**Given exercise 1:** Show every line of the entries below that contains the string "kern".

**Selected passage:**

# Spray Parts Washer Detergent Recommendations



## alloy (Jul 14, 2016)

I'm picking up a used Cuda heated spray parts washer today for $500.

Cuda is about 10 miles from me but they won't sell me the detergent.  I have to go through a reseller and pay $35 in shipping,  and $123 for the product. 

I have found Zep R20034 detergent for spray washers for $73 shipped.  That's an $83 dollar savings. 

I have always had really good luck with Zep products,  but I wanted to see if anyone here has any recommendations on what to use. 

I will mostly be cleaning aluminum transmission housings with the occasional ferrous parts thrown in.


----------



## extropic (Jul 14, 2016)

I use a fair amount of Oil-Eater in my adventures. It works OK for me but I haven't done enough direct comparisons to know if it's "best".

There is a current thread on PM (search=ot what solvent i best for removing oxidised oil?). Most of the comments are about petrochemical solvents but some useful replies regarding aqueous solutions.

I second your experience that Zep makes some good stuff. Some of it will be a bit hard on aluminum if left to soak so read the details and test.

I hope you let us know what you try (pros & cons).


----------



## Firestopper (Jul 14, 2016)

I read this type of Simle Green "Crystal"  works well in heated aqueous part washer. I can't recall the mix ratio off hand.
simple green All-Purpose Industrial Cleaner/Degreaser - SMP19005


----------



## tq60 (Jul 14, 2016)

Greased lightening straight works wonders on oil.

10 bucks a gallon or 26 for 5 at lowes.

Use as pretreatment with a pump spray or garden sprayer.

Then use other in pressure washer to bust it.

No sure if gl would work in pressure washer. 

Sent from my SAMSUNG-SGH-I337Z using Tapatalk


----------



## alloy (Jul 15, 2016)

I picked up the washer today.  Changed the power plug on it and it runs pretty dang good.  The pump is much stronger than the much newer one we have at work.  The timer works, skimmer works, turntable works.   Not sure about the heater yet.  Will take time to heat up all that water in the tank.  I left it on and will see how it is in the morning.

**Extracted data:**
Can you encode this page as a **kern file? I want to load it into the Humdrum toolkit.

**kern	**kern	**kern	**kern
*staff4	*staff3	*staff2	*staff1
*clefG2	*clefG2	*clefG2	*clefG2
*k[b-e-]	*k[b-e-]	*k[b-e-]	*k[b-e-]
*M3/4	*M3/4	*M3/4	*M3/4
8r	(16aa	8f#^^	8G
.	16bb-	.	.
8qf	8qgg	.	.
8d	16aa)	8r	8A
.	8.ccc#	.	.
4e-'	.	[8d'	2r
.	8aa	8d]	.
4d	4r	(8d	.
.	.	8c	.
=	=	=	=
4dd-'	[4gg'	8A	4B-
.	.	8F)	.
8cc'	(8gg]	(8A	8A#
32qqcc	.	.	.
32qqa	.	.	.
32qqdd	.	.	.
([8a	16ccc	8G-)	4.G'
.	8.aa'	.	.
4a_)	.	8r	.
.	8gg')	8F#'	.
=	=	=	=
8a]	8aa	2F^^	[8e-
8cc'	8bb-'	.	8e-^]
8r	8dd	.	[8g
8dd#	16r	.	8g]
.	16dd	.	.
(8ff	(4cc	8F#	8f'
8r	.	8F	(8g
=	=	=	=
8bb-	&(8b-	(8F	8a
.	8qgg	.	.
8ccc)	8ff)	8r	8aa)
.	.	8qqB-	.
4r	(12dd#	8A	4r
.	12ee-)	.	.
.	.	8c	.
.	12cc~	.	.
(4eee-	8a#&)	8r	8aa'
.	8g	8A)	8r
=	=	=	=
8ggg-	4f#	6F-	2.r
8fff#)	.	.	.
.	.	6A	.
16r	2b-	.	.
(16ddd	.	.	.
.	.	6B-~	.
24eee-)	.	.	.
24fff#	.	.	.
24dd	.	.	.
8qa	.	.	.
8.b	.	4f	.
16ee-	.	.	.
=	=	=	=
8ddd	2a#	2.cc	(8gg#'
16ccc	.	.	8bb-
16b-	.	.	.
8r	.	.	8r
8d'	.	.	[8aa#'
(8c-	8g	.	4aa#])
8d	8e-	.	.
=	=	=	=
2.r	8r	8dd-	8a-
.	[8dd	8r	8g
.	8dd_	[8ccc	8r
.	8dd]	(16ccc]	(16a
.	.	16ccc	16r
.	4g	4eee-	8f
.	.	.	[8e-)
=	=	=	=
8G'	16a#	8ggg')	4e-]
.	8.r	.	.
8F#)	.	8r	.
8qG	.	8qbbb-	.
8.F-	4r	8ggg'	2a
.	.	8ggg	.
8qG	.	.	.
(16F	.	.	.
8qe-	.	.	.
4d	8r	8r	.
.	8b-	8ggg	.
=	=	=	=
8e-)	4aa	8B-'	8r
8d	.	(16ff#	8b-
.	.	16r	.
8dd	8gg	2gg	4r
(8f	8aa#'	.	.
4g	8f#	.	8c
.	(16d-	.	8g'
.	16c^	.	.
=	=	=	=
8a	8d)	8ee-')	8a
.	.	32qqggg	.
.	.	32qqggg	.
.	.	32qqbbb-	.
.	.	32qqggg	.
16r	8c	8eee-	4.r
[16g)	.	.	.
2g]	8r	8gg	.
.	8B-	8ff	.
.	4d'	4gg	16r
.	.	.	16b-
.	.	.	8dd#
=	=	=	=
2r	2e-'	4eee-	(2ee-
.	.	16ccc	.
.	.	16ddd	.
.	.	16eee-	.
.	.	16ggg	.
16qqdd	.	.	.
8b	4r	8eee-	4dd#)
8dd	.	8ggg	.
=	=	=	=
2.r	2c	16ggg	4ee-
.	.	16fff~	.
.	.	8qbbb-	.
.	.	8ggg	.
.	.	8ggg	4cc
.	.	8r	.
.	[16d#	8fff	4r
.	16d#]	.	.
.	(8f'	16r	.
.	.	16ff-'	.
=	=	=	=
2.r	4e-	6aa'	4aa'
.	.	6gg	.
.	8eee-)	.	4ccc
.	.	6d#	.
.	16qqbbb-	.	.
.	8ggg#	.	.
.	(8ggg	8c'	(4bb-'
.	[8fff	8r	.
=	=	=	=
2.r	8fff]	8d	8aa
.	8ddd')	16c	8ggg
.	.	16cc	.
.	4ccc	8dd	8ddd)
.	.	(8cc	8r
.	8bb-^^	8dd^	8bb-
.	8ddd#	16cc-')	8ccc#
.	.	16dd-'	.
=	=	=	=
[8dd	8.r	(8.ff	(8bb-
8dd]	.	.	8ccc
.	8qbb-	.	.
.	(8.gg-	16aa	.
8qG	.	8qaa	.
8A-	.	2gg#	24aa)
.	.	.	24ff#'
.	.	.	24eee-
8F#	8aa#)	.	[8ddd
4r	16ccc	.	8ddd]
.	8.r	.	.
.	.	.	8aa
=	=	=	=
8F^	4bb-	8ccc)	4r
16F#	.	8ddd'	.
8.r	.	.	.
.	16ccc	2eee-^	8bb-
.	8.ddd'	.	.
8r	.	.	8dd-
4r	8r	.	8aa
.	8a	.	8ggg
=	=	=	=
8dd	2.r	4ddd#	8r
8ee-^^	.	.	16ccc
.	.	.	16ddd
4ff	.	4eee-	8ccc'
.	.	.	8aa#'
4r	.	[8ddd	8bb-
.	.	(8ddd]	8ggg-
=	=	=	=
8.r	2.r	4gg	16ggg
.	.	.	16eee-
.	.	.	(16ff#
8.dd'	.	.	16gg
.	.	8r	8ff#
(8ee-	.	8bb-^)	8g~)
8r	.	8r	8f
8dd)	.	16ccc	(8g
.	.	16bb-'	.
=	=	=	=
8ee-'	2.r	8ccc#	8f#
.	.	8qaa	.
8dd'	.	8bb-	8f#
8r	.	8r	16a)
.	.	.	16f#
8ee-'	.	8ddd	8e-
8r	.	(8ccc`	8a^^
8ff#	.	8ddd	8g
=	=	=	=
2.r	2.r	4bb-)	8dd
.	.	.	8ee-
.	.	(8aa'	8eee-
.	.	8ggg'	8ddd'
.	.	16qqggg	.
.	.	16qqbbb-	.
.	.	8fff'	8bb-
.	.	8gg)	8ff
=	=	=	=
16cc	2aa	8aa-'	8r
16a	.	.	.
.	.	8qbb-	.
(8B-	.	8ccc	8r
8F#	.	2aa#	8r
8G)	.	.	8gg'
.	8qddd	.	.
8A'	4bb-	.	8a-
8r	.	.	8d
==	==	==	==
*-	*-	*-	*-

**Given exercise 2:** Quote the forum thread on spray parts washer detergents above in full, word for word.

**Worked answer 1:**
Can you encode this page as a **kern file? I want to load it into the Humdrum toolkit.
**kern	**kern	**kern	**kern

**Worked answer 2:**
# Spray Parts Washer Detergent Recommendations



## alloy (Jul 14, 2016)

I'm picking up a used Cuda heated spray parts washer today for $500.

Cuda is about 10 miles from me but they won't sell me the detergent.  I have to go through a reseller and pay $35 in shipping,  and $123 for the product. 

I have found Zep R20034 detergent for spray washers for $73 shipped.  That's an $83 dollar savings. 

I have always had really good luck with Zep products,  but I wanted to see if anyone here has any recommendations on what to use. 

I will mostly be cleaning aluminum transmission housings with the occasional ferrous parts thrown in.


----------



## extropic (Jul 14, 2016)

I use a fair amount of Oil-Eater in my adventures. It works OK for me but I haven't done enough direct comparisons to know if it's "best".

There is a current thread on PM (search=ot what solvent i best for removing oxidised oil?). Most of the comments are about petrochemical solvents but some useful replies regarding aqueous solutions.

I second your experience that Zep makes some good stuff. Some of it will be a bit hard on aluminum if left to soak so read the details and test.

I hope you let us know what you try (pros & cons).


----------



## Firestopper (Jul 14, 2016)

I read this type of Simle Green "Crystal"  works well in heated aqueous part washer. I can't recall the mix ratio off hand.
simple green All-Purpose Industrial Cleaner/Degreaser - SMP19005


----------



## tq60 (Jul 14, 2016)

Greased lightening straight works wonders on oil.

10 bucks a gallon or 26 for 5 at lowes.

Use as pretreatment with a pump spray or garden sprayer.

Then use other in pressure washer to bust it.

No sure if gl would work in pressure washer. 

Sent from my SAMSUNG-SGH-I337Z using Tapatalk


----------



## alloy (Jul 15, 2016)

I picked up the washer today.  Changed the power plug on it and it runs pretty dang good.  The pump is much stronger than the much newer one we have at work.  The timer works, skimmer works, turntable works.   Not sure about the heater yet.  Will take time to heat up all that water in the tank.  I left it on and will see how it is in the morning.